Wpis z mikrobloga

Dokładnie rok temu po godzinie jedenastej zostałem pobity przez tego sympatycznego pana. Wraz z kolegą zajechali mi drogę i próbowali wyciągnąć z samochodu. Skakali mi po nogach. Odciągnął ich mój pasażer - gdy wysiadł drugi bandyta po prostu rzucił się w jego stronę. Gdy zostałem sam na sam z sympatycznym panem kierowcą auta które widać w tle udało mi się go odgonić malutkim śrubokrętem który znalazłem między siedzeniami. Jak wróciłem pomóc koledze - chciałem przegonić drugiego napastnika za pomocą śrubokręta tak jak pierwszego, niestety ten spaślak przewrócił mi się pod nogi i się wywróciłem - wtedy wrócił pan ze zdjęcia i we dwóch zaczęli mnie kopać a pan sympatyczny nawet poszedł po taki metrowy klucz francuski do auta. Myślałem, że mnie zajebią. Na szczęście dostałem tym kluczem tylko jakieś dwa razy i udało mi się zbić cios rękami. Policja oczywiście nikogo nie znalazła, nieoficjalnie dowiedzieliśmy się, że rodzina tego pana jest sędzią w Tarnobrzegu. To dużo wyjaśnia. Zdjęcie udało mi się zrobić bo panowie wrócili przestraszyć świadka gdy zobaczyli jak znim rozmawiam. Świadek widział jak mnie #!$%@? kluczem. #stepujacybudowlaniec
Pobierz
źródło: comment_1655793977tBjkMiQvRBPkViKGfB64fZ.jpg
  • 129
Sędzia nie ma możliwości utrudnienia im życia w jakikolwiek sposób, to czemu mieliby się dla niego narażać?


@querelainoficiositestamenti: czemu szukanie tego typa trwa już rok?
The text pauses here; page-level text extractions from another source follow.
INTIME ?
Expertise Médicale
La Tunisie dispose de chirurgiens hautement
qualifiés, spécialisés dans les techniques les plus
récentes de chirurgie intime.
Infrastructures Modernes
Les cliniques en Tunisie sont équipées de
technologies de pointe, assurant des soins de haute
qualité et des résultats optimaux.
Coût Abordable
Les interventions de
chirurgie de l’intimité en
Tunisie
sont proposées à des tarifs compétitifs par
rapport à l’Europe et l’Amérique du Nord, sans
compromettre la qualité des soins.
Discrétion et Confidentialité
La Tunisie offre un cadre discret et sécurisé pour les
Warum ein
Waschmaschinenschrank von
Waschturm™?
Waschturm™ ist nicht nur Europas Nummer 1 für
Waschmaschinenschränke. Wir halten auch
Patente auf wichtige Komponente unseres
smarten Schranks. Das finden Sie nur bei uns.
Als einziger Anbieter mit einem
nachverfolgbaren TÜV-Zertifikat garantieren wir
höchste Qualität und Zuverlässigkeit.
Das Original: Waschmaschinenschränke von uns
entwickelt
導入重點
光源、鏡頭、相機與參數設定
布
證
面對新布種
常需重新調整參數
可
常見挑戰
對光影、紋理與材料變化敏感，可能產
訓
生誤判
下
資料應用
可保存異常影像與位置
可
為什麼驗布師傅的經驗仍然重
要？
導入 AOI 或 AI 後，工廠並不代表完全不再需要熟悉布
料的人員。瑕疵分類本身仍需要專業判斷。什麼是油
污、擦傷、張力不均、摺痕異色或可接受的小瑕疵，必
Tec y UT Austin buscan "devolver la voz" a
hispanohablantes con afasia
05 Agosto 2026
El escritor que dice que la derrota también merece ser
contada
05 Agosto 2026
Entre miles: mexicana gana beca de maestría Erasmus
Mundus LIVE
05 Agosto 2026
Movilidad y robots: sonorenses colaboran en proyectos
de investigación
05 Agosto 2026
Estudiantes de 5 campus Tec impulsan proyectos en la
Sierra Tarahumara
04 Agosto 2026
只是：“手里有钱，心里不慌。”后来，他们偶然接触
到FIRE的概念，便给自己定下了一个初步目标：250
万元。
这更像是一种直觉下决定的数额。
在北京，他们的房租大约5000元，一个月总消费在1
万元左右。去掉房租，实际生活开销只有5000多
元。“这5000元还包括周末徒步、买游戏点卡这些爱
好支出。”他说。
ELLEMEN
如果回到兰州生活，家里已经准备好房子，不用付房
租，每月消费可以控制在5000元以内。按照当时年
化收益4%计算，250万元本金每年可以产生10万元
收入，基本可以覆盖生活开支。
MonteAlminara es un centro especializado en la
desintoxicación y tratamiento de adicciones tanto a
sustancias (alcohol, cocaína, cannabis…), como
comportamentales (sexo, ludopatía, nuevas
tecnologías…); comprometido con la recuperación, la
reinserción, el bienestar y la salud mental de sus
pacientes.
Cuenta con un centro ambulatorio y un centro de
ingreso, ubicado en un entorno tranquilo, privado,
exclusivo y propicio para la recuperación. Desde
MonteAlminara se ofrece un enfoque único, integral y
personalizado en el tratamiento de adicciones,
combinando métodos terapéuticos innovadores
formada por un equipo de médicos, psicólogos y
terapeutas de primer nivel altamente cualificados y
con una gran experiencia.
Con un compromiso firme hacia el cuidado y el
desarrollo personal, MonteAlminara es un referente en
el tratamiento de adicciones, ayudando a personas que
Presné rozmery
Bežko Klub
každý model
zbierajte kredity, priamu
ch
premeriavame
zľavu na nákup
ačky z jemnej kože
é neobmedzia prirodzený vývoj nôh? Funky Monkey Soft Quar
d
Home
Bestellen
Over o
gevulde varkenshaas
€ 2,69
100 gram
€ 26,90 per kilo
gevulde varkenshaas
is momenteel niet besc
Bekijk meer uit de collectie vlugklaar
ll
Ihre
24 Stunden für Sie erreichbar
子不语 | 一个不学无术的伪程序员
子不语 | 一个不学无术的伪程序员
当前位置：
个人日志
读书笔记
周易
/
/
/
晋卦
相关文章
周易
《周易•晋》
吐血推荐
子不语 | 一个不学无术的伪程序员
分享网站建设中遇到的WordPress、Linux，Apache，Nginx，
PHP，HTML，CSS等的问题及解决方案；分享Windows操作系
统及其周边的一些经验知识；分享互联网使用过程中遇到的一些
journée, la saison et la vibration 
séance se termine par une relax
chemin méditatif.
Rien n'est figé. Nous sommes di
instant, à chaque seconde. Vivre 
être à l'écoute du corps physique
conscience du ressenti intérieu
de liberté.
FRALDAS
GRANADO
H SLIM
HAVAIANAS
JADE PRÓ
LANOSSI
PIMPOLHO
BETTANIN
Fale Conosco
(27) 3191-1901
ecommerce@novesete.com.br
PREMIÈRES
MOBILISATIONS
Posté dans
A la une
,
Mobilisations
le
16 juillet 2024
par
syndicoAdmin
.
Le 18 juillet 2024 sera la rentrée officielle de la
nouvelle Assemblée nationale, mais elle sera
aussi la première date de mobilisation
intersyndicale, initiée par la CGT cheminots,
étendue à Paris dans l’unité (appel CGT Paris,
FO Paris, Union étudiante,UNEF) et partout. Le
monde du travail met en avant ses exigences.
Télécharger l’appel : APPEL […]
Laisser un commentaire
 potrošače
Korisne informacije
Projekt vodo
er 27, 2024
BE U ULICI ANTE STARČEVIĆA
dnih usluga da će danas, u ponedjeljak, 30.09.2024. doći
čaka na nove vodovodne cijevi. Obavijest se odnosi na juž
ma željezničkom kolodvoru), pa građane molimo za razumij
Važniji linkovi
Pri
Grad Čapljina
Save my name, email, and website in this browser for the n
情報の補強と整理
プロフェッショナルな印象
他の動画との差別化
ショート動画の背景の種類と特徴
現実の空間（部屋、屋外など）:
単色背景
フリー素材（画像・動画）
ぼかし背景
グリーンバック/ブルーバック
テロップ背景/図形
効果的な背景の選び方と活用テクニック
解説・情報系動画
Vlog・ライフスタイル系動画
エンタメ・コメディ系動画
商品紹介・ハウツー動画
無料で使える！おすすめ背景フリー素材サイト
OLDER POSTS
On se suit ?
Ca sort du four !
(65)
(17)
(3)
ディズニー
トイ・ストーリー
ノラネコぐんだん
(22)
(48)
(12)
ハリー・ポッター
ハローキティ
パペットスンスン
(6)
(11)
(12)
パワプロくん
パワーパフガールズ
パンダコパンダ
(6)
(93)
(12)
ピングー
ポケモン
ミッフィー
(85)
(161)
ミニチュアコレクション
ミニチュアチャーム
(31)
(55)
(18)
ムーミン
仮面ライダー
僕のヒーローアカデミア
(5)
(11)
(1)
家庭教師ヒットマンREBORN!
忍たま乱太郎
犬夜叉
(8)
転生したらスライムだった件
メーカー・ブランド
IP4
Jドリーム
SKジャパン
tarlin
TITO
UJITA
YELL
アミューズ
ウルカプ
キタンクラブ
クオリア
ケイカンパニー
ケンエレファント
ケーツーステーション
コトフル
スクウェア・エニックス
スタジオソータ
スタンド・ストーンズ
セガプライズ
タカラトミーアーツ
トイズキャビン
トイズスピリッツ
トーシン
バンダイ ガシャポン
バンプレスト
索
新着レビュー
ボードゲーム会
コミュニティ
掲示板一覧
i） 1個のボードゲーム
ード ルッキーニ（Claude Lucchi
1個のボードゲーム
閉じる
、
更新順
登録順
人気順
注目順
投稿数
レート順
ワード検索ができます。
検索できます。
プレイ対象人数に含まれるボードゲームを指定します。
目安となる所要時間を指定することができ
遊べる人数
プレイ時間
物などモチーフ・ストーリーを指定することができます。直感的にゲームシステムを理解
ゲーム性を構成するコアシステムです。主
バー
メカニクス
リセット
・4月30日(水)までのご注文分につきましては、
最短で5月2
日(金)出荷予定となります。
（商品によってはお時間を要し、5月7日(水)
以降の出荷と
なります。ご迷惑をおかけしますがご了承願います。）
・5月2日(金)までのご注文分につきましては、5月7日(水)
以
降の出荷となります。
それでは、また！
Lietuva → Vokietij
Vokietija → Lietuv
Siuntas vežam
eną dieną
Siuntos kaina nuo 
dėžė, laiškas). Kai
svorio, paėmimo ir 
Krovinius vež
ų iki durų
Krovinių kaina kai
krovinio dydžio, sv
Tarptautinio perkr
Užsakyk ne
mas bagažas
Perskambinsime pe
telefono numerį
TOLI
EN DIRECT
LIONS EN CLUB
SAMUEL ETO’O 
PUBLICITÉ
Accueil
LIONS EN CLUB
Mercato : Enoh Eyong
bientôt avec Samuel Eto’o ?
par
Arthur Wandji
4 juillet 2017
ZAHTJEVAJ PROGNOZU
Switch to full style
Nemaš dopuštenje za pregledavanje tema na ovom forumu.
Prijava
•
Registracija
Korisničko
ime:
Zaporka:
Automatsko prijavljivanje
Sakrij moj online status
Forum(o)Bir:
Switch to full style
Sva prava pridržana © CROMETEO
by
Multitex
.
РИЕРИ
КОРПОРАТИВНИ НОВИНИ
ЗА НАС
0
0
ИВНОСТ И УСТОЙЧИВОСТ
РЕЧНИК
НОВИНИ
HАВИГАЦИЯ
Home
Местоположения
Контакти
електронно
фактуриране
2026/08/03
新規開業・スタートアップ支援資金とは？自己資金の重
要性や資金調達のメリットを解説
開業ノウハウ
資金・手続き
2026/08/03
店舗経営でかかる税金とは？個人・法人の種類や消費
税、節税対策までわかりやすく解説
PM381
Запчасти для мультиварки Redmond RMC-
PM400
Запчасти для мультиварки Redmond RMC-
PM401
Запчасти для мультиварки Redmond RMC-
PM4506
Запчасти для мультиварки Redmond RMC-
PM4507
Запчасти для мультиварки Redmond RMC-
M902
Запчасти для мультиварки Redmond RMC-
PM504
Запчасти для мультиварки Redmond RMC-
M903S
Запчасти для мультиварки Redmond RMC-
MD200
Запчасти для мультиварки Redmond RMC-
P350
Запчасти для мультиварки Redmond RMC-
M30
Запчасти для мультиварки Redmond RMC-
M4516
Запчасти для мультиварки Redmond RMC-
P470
Mają jego gębę, znają jego rodzinę, mają rejestrację auta którym jeździ. 2 czym według ciebie jest problem?
sędzia dla jakiegoś takiego robaka szwagra czy innnego patusa będzie się narażać


@IlllI: przecież to ona ich na mnie nasłała, skąd niby by wiedzieli o moim istnieniu w ogóle? Zamiast na policję to zadzwoniła po tych dwóch bandytów.